The Royal Philatelic Society of Victoria is a philatelic society based in Melbourne, in the state of Victoria, Australia.

== History ==
The society was founded in Melbourne in 1892 as The Philatelic Society of Victoria and it received the "Royal" prefix in 1947.

== Aims ==
The aims of the society are to:

- Promote the hobby of philately in all aspects.
- Promote and support the art, education, study, research, activity, interests and status of philately in the State of Victoria.
- Promote fellowship among philatelists.
- Encourage interest in philately generally.

== Activities ==
As well as holding regular meetings, the society publishes books and has an expertising service.

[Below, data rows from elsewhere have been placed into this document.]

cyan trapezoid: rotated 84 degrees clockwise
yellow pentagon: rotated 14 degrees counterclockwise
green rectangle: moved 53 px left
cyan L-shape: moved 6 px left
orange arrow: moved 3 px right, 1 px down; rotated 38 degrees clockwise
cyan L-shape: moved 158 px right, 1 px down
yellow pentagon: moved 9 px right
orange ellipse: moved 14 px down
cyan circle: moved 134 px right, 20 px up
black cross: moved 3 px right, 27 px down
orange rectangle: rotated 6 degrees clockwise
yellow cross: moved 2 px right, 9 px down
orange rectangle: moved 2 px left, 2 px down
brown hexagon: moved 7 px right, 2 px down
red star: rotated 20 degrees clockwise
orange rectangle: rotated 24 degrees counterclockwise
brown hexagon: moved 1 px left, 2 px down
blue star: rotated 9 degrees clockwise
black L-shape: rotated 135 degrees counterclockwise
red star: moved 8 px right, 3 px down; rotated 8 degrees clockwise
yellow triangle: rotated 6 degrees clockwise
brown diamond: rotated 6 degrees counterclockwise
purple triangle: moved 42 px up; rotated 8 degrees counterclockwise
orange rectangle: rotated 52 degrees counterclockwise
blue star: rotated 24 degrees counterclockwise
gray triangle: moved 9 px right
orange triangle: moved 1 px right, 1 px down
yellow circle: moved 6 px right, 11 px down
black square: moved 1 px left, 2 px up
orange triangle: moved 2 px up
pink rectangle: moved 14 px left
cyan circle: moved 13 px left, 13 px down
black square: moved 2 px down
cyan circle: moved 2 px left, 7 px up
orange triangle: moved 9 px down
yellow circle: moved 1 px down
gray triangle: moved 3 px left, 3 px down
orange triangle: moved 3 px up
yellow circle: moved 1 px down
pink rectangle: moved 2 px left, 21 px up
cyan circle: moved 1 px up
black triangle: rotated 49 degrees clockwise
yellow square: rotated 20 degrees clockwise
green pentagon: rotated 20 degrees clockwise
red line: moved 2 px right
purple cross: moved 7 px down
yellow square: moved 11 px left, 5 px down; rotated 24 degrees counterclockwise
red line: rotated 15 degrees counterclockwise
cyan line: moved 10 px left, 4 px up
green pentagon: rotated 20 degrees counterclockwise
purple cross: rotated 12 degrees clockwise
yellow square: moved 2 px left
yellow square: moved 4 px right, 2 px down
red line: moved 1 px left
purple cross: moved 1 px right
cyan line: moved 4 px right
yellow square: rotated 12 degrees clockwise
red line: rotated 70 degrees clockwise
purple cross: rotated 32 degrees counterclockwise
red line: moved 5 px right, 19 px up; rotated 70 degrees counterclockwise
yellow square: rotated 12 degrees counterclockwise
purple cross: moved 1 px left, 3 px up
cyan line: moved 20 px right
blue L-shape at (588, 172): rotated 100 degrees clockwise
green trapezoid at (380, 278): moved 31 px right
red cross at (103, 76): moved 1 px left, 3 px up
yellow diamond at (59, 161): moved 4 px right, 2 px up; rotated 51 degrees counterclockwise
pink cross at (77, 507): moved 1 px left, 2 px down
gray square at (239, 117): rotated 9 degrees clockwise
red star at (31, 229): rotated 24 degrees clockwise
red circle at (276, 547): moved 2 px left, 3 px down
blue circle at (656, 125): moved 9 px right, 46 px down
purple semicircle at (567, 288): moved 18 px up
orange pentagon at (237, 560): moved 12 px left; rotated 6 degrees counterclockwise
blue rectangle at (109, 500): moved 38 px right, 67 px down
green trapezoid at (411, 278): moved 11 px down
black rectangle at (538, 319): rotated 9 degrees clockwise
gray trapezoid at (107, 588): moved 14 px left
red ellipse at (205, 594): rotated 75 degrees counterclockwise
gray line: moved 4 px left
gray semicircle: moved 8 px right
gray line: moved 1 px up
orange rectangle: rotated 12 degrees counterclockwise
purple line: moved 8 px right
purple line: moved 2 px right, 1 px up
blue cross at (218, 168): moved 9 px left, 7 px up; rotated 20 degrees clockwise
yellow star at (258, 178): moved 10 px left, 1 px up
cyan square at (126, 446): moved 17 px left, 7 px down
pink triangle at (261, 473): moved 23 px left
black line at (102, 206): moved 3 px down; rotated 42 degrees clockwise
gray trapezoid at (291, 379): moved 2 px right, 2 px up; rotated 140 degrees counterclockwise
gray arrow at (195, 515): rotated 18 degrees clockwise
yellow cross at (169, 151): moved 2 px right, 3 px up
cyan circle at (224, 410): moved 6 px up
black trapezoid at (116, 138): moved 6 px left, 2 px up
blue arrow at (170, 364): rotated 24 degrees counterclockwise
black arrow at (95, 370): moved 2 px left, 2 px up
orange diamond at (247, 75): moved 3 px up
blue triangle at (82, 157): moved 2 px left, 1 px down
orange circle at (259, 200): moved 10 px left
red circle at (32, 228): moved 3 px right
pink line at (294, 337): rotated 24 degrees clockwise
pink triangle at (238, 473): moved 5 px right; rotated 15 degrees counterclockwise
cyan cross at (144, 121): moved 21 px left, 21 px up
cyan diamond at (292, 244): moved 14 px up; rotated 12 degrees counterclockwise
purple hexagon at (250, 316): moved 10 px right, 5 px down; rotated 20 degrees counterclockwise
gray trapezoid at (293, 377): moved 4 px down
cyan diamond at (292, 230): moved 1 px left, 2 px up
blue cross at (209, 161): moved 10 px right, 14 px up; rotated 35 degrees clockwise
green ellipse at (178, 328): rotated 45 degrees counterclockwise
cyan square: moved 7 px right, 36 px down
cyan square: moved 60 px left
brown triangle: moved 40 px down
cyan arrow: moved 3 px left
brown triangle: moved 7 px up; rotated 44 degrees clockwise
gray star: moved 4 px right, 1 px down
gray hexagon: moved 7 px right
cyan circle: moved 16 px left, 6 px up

== Selected publications of the society ==
- The Philatelic Society of Victoria 1892-1926, A.J. Derrick, 1926.
- Catalogue of the Australian National Philatelic Exhibition, 1950.
- The Postal History of Port Phillip District 1835-1851, J.R.W. Purves, 1950.
- New South Wales Numeral Cancellations, Alan G. Brown & Hugh M. Campbell, 1963. (With Robson Lowe Ltd.
- The Pictorial Stamps of Tasmania 1899-1912, K.E. Lancaster, 1986.
- Century of Happiness: The Centennial History of the Royal Philatelic Society of Victoria, H.L. Chisholm, 1992. (J.R.W. Purves Memorial Series No.12)
- The Royal Philatelic Society of Victoria Library: A history and catalogue, Geoffrey Kellow & Russell Turner, 1996. ISBN 0-947345-12-4.
- The Numeral Cancellations of Victoria, Hugh H. Freeman & Geoff T. White, (2001). ISBN 0-947345-16-7
- The Half-Lengths of Victoria: The Stamps and Postal History 1850-59, J.H. Barwis & R.W. Moreton, 2009.